A crise financeira de 2007-08 revelou a necessidade de melhorar a capacidade da supervisão na identificação de riscos que afetem a economia, os mercados e as instituições financeiras, reforçando a sua vertente preventiva. Nessa altura, entre outras iniciativas, foi criado o Conselho Nacional de Estabilidade Financeira, envolvendo o Ministério das Finanças e os supervisores, e foram reforçados os poderes do BdP e as competências do CNSF visando maior partilha de informação entre as instituições.
No final de 2009, face às iniciativas em curso na UE, foi preparada uma reforma do modelo de supervisão, que não avançou devido à crise da dívida soberana.
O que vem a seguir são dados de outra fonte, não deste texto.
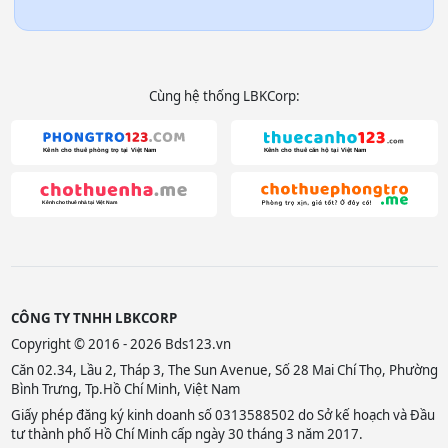
Cùng hệ thống LBKCorp:
CÔNG TY TNHH LBKCORP
Copyright © 2016 - 2026 Bds123.vn
Căn 02.34, Lầu 2, Tháp 3, The Sun Avenue, Số 28 Mai Chí Thọ, Phường
Bình Trưng, Tp.Hồ Chí Minh, Việt Nam
Giấy phép đăng ký kinh doanh số 0313588502 do Sở kế hoạch và Đầu
tư thành phố Hồ Chí Minh cấp ngày 30 tháng 3 năm 2017.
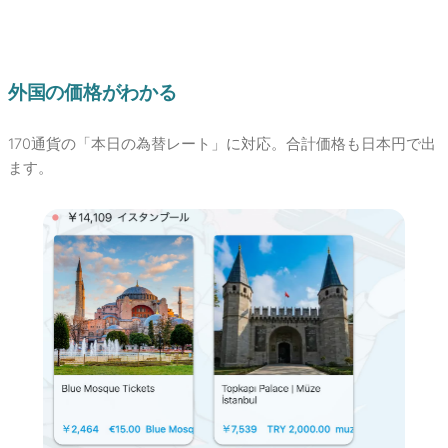
外国の価格がわかる
170通貨の「本日の為替レート」に対応。合計価格も日本円で出
ます。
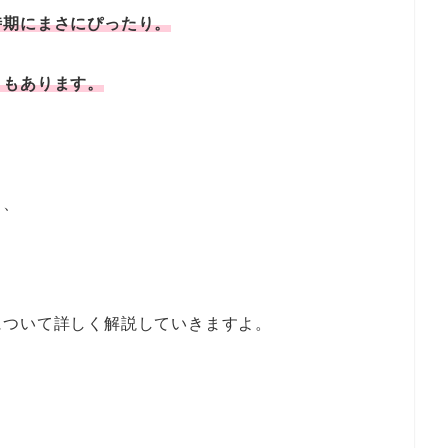
時期にまさにぴったり。
ともあります。
ら、
について詳しく解説していきますよ。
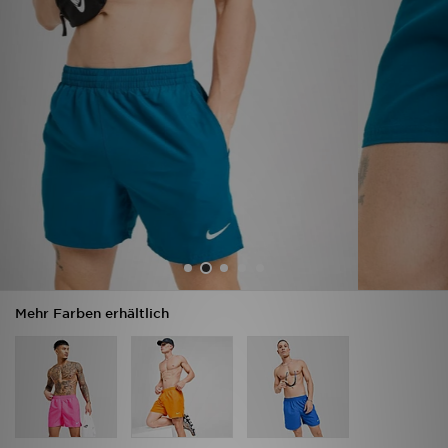
Sport
Lade Die APP
Geschenkkarte
Filialfinder
Mein JD
Meine Nachrichten
Mehr Farben erhältlich
Bestellverfolgung
Hilfe & Kontakt
Trending Styles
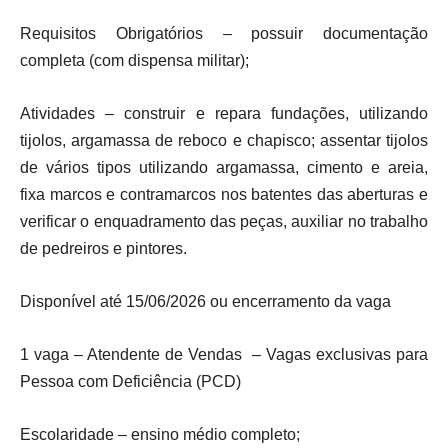
Requisitos Obrigatórios – possuir documentação
completa (com dispensa militar);
Atividades – construir e repara fundações, utilizando
tijolos, argamassa de reboco e chapisco; assentar tijolos
de vários tipos utilizando argamassa, cimento e areia,
fixa marcos e contramarcos nos batentes das aberturas e
verificar o enquadramento das peças, auxiliar no trabalho
de pedreiros e pintores.
Disponível até 15/06/2026 ou encerramento da vaga
1 vaga – Atendente de Vendas – Vagas exclusivas para
Pessoa com Deficiência (PCD)
Escolaridade – ensino médio completo;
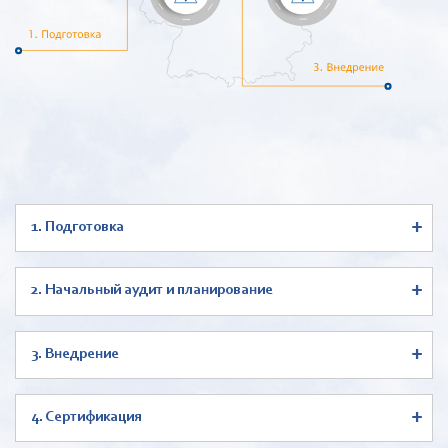
+
1. Подготовка
+
2. Начальный аудит и планирование
+
3. Внедрение
+
4. Сертификация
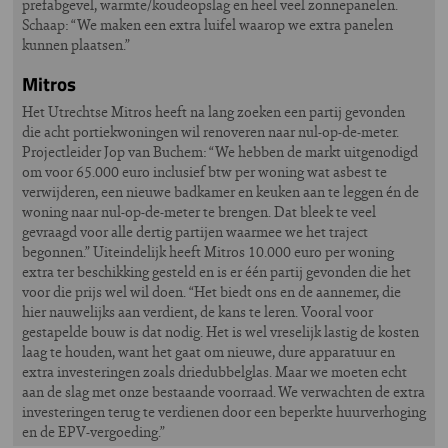
prefabgevel, warmte/koudeopslag en heel veel zonnepanelen.
Schaap: “We maken een extra luifel waarop we extra panelen
kunnen plaatsen.”
Mitros
Het Utrechtse Mitros heeft na lang zoeken een partij gevonden
die acht portiekwoningen wil renoveren naar nul-op-de-meter.
Projectleider Jop van Buchem: “We hebben de markt uitgenodigd
om voor 65.000 euro inclusief btw per woning wat asbest te
verwijderen, een nieuwe badkamer en keuken aan te leggen én de
woning naar nul-op-de-meter te brengen. Dat bleek te veel
gevraagd voor alle dertig partijen waarmee we het traject
begonnen.” Uiteindelijk heeft Mitros 10.000 euro per woning
extra ter beschikking gesteld en is er één partij gevonden die het
voor die prijs wel wil doen. “Het biedt ons en de aannemer, die
hier nauwelijks aan verdient, de kans te leren. Vooral voor
gestapelde bouw is dat nodig. Het is wel vreselijk lastig de kosten
laag te houden, want het gaat om nieuwe, dure apparatuur en
extra investeringen zoals driedubbelglas. Maar we moeten echt
aan de slag met onze bestaande voorraad. We verwachten de extra
investeringen terug te verdienen door een beperkte huurverhoging
en de EPV-vergoeding.”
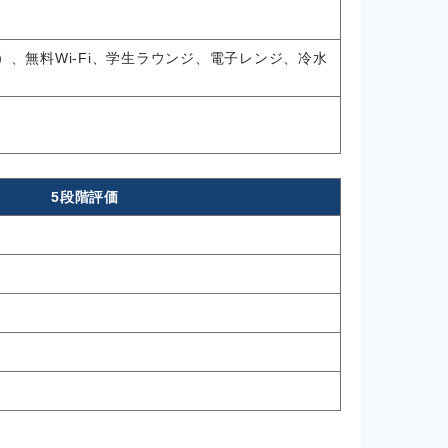
、無料Wi-Fi、学生ラウンジ、電子レンジ、冷水
5段階評価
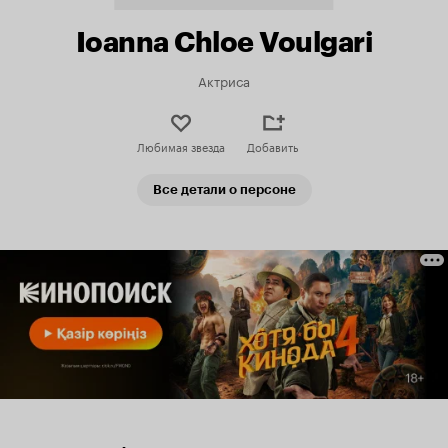
Ioanna Chloe Voulgari
Актриса
Любимая звезда
Добавить
Все детали о персоне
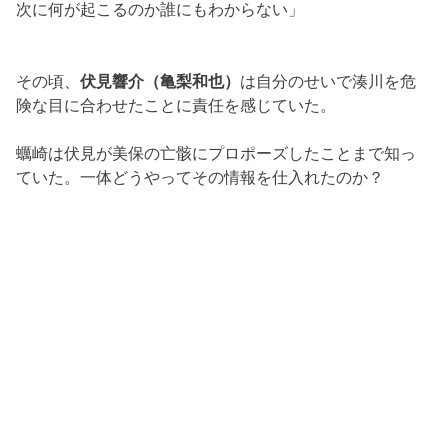
次に何が起こるのか誰にもわからない」
その頃、
伏見響介（亀梨和也）
は自分のせいで湊川を危
険な目に合わせたことに責任を感じていた。
蠣崎は伏見が美保の亡骸にプロポーズしたことまで知っ
ていた。一体どうやってその情報を仕入れたのか？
Tal reforma criaria um modelo dual assente no Banco de Portugal, responsável pela supervisão prudencial (estabilidade das instituições e mercados), e uma nova entidade - Autoridade de Supervisão de Serviços Financeiros - que centralizaria a supervisão dos produtos financeiros e das relações das instituições com os clientes (defesa dos investidores). Reforçava-se o papel do Conselho Nacional de Estabilidade Financeira, melhorava-se a articulação entre as entidades e reforçavam-se os mecanismos de troca de informação para assegurar uma visão integrada das instituições supervisionadas.
Este projeto, uma base de trabalho, foi passado ao atual Governo que, entretanto, nada fez. Pergunto-me quantos problemas teríamos evitado se o Governo não tivesse ignorado as propostas de reforma que lhe foram deixadas.